(Data for processing)

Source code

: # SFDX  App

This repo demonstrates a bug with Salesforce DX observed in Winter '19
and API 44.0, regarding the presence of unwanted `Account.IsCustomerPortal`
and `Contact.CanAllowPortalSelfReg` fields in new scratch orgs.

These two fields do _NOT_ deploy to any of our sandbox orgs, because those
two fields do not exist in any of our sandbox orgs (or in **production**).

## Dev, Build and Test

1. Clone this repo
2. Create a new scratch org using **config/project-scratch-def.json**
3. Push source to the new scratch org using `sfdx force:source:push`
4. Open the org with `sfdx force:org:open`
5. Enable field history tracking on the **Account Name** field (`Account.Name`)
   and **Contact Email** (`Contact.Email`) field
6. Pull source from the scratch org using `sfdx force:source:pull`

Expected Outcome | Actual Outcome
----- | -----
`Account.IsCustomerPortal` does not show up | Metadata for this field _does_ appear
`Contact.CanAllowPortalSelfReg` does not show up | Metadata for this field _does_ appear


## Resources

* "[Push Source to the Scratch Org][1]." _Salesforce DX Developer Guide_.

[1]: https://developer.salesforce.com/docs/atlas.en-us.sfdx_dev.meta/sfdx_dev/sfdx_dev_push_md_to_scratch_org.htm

(End Data for processing)

→ **Your objective**:
Would you output, from the records above, exactly the run of lines that starts at the line containing "3. Push source" and ends at the line containing "DX Developer Guide_.", and only that run?

→ **Completed task**:
3. Push source to the new scratch org using `sfdx force:source:push`
4. Open the org with `sfdx force:org:open`
5. Enable field history tracking on the **Account Name** field (`Account.Name`)
   and **Contact Email** (`Contact.Email`) field
6. Pull source from the scratch org using `sfdx force:source:pull`

Expected Outcome | Actual Outcome
----- | -----
`Account.IsCustomerPortal` does not show up | Metadata for this field _does_ appear
`Contact.CanAllowPortalSelfReg` does not show up | Metadata for this field _does_ appear


## Resources

* "[Push Source to the Scratch Org][1]." _Salesforce DX Developer Guide_.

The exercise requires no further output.